Set 10

NYMEXIl petrolio può essere considerato il principale alimento per le società industriali: fornisce l’energia per farle funzionare.

Per l’Italia questo vale in modo più spinto poiché abbiamo una fortissima dipendenza dall’oro nero e lo comperiamo quasi tutto sui mercati internazionali. Da questo si evince come le oscillazioni dei prezzi, e soprattutto gli aumenti bruschi, creano da noi, più che in altri paesi, problemi economici e finanziari.

Ma chi stabilisce il prezzo del petrolio? Perché questo da un giorno all’altro subisce variazioni, anche notevoli?

Il barile di petrolio è una vecchia misura impiegata fin dalla metà del 1800, quando i pionieri che scavarono i primi pozzi misero l’oro nero nei barili usati per il whisky che contenevano 159 litri di liquido. Sebbene nessuno mette più il petrolio nei barili, la misura viene tutt’ora impiegata.

La città dove si decide il prezzo del petrolio è New York. La borsa dove viene quotato il greggio è il NYMEX, dove sono quotati anche gas naturale, prodotti raffinati, benzina… Le contrattazioni avvengono ancora con il vecchio sistema dei gesti e sebbene di qui passa solo una piccola frazione del petrolio estratto in tutto il mondo, il prezzo che viene fissato è il riferimento per tutti.

Qui viene inoltre quotato un solo tipo di petrolio: il WTI (West Texas Intermediate), un greggio particolarmente pregiato. Poiché la varietà dei petroli è notevole, tutti gli altri avranno un prezzo minore e dipendente dal WTI.

In borsa ci sono non soltanto società petrolifere, raffinerie e industrie che lo vogliono comprare, ma anche società finanziarie, fondi comuni e singoli operatori che comprano e vendono milioni di barili di petrolio, come accade con le azioni di una normale borsa.

Gli operatori finanziari sono i responsabili della maggior parte delle transazioni che avvengono in borsa e con l’avvento di internet possono risiedere negli angoli più sperduti del mondo.

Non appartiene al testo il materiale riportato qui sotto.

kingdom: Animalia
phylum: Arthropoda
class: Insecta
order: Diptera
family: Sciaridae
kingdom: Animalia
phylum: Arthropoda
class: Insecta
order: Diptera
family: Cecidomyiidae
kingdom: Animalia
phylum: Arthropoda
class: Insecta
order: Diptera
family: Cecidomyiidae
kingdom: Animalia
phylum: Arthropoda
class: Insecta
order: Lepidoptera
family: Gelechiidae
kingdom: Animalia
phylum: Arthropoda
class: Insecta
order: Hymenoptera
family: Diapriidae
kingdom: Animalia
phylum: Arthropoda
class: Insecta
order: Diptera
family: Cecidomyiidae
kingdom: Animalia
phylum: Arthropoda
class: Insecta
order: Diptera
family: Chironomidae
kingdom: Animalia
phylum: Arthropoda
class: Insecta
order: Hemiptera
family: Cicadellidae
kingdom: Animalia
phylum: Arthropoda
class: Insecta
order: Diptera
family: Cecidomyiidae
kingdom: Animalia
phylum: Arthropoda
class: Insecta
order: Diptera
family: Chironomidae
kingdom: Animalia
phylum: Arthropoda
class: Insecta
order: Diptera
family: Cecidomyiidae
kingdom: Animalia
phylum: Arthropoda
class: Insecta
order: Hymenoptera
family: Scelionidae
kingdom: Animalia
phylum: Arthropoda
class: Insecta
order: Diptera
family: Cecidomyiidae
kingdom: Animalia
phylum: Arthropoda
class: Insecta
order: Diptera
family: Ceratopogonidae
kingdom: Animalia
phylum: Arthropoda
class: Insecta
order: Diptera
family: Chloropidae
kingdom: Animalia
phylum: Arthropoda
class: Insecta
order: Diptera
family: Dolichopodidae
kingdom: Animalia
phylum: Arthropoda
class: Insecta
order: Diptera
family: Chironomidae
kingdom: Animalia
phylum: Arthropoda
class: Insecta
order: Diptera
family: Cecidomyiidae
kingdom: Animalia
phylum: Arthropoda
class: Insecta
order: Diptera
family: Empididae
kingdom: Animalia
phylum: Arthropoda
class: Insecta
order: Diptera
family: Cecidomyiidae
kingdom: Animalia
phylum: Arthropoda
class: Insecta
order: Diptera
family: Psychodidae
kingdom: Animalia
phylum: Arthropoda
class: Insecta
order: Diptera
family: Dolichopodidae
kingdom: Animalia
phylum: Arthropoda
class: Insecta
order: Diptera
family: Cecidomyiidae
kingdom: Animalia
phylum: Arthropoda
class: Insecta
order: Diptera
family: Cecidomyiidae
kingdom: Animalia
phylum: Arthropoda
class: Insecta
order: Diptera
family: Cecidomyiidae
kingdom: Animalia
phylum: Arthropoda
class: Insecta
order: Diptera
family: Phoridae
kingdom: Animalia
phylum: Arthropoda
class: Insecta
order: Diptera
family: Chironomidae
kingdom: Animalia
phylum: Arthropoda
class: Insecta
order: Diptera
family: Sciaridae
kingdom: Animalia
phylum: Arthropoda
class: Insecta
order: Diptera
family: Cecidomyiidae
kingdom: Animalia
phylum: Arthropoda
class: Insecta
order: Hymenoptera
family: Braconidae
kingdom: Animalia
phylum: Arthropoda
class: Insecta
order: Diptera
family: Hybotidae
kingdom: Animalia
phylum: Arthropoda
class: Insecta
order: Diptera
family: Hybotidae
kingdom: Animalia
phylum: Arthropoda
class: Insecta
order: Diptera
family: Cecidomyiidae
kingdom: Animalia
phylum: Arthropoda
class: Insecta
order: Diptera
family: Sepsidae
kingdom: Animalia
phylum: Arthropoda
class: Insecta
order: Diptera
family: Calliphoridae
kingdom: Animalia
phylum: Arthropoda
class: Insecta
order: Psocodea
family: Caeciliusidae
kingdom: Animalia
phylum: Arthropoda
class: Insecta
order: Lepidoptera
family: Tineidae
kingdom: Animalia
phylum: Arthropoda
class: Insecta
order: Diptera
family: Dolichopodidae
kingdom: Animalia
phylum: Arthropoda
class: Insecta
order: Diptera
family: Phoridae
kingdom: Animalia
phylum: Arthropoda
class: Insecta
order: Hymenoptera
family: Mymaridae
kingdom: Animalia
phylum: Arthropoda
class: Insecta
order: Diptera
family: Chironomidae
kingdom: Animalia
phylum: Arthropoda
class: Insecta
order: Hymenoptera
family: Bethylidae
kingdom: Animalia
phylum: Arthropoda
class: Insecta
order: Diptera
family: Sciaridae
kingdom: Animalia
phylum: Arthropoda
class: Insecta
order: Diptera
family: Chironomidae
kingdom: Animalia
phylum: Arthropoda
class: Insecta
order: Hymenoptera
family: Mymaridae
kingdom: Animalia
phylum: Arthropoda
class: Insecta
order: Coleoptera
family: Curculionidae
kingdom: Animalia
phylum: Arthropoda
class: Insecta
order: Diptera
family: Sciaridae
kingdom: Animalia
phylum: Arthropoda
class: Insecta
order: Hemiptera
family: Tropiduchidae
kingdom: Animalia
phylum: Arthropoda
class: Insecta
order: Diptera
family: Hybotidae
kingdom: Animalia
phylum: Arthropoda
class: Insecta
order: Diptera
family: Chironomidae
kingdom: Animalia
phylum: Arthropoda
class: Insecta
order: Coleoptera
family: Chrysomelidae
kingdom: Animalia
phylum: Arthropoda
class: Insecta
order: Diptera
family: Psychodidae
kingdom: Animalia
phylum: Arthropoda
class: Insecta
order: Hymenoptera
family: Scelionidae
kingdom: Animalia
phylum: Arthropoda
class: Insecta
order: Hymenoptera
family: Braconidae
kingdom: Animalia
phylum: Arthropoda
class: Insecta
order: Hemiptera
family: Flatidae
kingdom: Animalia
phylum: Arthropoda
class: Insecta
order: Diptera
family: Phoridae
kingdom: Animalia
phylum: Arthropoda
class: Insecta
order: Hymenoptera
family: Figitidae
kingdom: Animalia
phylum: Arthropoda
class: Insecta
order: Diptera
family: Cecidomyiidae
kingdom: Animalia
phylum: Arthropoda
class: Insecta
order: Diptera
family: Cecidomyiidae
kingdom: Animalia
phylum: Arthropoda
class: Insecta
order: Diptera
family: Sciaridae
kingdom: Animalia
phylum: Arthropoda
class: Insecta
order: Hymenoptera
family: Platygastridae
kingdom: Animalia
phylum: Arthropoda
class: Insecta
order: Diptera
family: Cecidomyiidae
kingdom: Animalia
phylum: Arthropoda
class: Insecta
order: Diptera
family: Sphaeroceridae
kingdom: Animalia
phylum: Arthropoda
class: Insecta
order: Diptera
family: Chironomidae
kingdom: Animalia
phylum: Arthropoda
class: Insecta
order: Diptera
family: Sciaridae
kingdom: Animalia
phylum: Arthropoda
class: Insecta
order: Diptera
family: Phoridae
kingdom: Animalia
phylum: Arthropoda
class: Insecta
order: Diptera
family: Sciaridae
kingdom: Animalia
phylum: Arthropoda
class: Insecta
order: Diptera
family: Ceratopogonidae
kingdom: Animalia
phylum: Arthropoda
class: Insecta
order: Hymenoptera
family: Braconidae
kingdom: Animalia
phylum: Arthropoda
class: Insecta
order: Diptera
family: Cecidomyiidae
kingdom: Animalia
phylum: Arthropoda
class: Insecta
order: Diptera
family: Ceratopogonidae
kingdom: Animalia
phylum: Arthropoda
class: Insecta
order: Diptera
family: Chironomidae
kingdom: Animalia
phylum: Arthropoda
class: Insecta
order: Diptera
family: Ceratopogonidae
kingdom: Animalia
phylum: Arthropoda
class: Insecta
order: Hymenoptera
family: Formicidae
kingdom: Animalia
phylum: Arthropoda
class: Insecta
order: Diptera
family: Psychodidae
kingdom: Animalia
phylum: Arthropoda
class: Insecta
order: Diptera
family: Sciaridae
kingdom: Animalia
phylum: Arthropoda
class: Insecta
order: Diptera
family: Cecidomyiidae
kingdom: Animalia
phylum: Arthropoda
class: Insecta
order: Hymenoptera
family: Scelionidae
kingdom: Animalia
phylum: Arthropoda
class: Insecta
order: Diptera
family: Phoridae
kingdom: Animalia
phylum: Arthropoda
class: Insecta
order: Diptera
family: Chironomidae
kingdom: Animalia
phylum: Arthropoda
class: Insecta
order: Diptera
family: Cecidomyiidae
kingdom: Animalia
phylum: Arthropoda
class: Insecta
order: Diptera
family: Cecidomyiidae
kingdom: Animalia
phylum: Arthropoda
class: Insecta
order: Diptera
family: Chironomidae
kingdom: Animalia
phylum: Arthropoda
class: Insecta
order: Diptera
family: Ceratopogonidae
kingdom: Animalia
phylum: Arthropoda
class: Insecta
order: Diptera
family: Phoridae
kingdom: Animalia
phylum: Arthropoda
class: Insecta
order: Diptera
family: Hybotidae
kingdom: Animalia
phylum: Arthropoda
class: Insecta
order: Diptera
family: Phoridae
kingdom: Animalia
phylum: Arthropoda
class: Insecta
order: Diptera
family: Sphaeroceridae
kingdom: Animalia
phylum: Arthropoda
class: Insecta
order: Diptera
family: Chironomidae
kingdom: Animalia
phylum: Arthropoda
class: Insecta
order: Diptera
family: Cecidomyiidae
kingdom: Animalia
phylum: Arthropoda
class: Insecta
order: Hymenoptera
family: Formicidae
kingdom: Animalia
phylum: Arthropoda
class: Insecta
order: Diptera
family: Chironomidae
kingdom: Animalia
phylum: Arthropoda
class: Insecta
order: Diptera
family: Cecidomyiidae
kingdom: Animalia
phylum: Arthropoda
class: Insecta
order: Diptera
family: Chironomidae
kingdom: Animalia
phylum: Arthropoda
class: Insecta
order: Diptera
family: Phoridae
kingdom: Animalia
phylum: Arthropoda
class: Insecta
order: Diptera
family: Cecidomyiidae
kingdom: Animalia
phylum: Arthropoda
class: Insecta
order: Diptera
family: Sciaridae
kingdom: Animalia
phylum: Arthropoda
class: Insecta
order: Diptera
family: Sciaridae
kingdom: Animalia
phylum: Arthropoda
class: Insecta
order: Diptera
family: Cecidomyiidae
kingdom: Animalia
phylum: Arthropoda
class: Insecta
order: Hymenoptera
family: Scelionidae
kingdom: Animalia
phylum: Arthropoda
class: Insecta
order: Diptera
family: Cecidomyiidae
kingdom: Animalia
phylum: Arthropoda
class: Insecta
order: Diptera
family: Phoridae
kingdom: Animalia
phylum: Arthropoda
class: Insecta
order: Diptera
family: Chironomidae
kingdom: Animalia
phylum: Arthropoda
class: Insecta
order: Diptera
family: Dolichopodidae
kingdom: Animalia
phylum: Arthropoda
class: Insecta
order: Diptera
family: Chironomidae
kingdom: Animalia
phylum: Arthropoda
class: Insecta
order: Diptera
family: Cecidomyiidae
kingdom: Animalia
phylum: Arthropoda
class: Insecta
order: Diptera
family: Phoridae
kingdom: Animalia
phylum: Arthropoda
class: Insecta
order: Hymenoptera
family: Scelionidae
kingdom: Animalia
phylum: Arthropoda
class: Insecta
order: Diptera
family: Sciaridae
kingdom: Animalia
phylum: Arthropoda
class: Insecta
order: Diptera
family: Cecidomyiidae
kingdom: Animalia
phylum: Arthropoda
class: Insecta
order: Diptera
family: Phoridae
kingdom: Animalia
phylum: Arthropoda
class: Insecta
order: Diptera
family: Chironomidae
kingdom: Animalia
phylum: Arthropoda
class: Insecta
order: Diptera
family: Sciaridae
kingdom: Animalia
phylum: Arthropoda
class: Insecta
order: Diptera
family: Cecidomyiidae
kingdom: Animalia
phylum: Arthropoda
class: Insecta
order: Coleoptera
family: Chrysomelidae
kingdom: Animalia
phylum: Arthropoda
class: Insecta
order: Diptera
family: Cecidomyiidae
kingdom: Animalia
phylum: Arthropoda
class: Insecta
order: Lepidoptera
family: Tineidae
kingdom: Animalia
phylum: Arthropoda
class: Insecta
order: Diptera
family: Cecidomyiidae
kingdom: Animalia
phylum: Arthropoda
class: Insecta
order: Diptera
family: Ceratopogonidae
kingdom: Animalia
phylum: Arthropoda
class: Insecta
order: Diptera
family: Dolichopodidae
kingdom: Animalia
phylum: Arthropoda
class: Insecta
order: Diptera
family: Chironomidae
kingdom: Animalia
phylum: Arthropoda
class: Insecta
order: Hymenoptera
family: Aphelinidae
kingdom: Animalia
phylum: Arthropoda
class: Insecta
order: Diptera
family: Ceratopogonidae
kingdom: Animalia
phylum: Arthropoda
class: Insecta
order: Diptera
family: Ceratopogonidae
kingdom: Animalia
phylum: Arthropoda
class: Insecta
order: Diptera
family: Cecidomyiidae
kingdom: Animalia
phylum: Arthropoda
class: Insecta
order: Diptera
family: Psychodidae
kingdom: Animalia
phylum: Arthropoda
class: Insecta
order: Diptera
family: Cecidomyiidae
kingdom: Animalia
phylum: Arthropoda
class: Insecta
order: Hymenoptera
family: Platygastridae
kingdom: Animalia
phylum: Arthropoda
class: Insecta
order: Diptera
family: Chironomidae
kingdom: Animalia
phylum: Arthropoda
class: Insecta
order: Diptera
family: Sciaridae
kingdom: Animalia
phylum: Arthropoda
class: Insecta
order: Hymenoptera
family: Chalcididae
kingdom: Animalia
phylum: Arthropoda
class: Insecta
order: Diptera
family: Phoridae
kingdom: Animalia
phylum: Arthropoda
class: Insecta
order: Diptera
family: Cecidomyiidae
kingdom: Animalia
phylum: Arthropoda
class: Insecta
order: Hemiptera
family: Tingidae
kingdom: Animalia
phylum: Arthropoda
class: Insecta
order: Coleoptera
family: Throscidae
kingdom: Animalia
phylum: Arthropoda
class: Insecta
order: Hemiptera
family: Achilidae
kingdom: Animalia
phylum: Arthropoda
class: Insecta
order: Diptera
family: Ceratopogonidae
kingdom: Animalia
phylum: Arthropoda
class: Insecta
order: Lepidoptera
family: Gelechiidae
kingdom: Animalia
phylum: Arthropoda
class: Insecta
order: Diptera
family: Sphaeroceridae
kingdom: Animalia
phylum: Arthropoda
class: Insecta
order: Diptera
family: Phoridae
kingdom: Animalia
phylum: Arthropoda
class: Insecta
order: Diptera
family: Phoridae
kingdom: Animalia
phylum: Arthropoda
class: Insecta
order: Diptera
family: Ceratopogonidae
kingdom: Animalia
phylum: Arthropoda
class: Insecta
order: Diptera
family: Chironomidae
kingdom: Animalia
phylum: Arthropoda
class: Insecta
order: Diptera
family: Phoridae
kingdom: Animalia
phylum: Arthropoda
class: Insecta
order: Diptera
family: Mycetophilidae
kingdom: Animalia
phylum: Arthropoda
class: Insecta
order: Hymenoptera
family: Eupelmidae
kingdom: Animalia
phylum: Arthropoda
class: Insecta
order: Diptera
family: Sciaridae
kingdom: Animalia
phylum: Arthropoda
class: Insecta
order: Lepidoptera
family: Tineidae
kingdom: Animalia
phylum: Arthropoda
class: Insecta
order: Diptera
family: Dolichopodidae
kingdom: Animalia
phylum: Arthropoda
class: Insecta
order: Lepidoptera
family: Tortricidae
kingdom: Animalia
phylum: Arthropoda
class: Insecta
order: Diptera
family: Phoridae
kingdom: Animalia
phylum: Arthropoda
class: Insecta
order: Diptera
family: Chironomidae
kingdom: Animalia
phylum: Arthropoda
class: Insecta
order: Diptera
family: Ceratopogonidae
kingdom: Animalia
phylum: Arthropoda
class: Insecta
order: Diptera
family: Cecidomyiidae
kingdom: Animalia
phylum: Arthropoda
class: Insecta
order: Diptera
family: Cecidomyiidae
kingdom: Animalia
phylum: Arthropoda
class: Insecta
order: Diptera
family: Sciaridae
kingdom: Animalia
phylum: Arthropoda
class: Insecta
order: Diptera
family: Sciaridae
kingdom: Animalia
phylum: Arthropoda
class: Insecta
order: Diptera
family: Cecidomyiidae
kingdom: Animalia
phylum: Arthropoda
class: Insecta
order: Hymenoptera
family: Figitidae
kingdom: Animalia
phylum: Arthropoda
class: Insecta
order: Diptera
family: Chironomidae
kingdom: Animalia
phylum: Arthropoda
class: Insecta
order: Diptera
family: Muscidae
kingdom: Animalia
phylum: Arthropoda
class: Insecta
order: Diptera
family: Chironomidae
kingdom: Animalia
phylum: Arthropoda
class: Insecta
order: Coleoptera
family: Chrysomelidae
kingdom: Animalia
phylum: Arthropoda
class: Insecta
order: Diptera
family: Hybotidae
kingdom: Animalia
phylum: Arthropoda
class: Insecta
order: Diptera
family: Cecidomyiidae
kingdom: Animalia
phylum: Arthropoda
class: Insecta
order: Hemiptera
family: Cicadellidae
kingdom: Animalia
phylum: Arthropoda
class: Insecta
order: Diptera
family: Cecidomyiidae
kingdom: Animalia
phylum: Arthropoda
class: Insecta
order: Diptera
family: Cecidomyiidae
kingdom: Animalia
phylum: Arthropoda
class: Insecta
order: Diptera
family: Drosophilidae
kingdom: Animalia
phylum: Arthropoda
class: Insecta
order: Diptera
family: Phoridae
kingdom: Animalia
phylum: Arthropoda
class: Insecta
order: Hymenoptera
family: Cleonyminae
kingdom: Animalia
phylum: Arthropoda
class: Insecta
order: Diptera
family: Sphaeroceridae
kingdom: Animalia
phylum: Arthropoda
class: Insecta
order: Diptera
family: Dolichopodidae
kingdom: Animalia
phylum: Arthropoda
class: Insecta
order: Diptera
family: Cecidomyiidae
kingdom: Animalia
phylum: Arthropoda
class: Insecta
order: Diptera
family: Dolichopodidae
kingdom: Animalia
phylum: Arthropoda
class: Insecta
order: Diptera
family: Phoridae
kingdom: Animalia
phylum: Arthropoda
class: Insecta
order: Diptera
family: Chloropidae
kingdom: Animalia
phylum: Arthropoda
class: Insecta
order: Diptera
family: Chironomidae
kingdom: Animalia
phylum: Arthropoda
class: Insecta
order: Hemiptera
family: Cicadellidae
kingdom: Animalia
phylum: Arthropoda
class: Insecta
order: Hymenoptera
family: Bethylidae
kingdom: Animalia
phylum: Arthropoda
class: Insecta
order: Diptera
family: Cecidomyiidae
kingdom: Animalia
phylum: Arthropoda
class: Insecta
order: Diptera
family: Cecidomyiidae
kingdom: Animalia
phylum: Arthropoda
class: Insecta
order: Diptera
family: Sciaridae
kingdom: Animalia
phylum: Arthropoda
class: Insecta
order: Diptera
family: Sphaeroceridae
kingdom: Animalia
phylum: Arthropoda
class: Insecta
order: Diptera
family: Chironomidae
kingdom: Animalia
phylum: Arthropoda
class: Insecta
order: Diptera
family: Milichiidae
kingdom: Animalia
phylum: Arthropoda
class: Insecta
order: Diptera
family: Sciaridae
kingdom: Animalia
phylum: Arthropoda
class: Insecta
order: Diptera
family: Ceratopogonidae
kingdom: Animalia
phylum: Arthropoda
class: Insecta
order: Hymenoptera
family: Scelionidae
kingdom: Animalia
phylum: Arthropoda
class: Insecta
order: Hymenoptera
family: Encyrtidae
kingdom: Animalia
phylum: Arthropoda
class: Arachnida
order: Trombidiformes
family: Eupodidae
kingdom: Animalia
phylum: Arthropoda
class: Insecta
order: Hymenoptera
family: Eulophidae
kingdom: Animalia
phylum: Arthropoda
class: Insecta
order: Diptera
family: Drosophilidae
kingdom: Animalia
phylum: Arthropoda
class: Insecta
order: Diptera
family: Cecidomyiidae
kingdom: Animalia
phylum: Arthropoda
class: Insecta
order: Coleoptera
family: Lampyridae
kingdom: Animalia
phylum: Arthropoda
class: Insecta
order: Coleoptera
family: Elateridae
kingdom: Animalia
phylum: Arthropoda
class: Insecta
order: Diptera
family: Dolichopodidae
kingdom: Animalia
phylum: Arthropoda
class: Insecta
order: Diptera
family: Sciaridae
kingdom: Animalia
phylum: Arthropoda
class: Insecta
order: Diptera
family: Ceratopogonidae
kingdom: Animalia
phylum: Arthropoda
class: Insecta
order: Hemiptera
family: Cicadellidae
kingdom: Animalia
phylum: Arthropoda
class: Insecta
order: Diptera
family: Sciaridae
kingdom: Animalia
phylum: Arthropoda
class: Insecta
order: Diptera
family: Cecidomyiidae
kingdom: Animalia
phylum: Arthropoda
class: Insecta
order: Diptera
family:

Il mercato del petrolio ha la caratteristica di essere sempre aperto 24 ore su 24. Quando in Europa è notte, ad esempio, il petrolio viene scambiato sui mercati asiatici. Ad inizio giornata, quando ci si aggiorna sulla situazione, sono importanti due fattori: il prezzo di chiusura dei mercati asiatici e il cambio euro/dollaro (il prezzo del greggio è espresso in dollari e sensibili variazioni di valore del cambio possono avere forti ripercussioni sul costo finale). Inoltre è importante anche tener presente i dati economici resi noti durante la giornata. Ma gli indici più importanti arrivano comunque dopo l’apertura del NYMEX, quando in Italia è pomeriggio.

Il mercato del petrolio è caratterizzato da una forte componente speculativa caratterizzato da due elementi essenziali: il primo è dato dagli scambi sul mercato di New York. Ogni giorno più di 300 mila contratti passano di mano in mano e poiché ogni contratto rappresenta 1000 barili, il volume complessivo è di 300 milioni di barili quando nel mondo il consumo quotidiano è di appena 80 milioni di barili. Il secondo elemento è che più dell’80% delle posizioni sul mercato viene chiuso prima della sua naturale scadenza . Ciò vuol dire che meno del 20% dei contratti avrà come conseguenza una consegna fisica del sottostante barile di petrolio.

I dati economici sono molto importanti: se l’economia tira vuol dire che la richiesta di petrolio sarà maggiore e quindi il prezzo aumenterà. Altrettanto importanti sono le quantità di scorte che si trovano nei depositi delle compagnie petrolifere: a maggiori scorte (grande offerta) corrispondono prezzi in ribasso.

Alle 10 di New York (le 16 in Italia) apre il NYMEX e già dal primo andamento si possono fissare le soglie di intervento, cioè i prezzi ai quali comprare o vendere.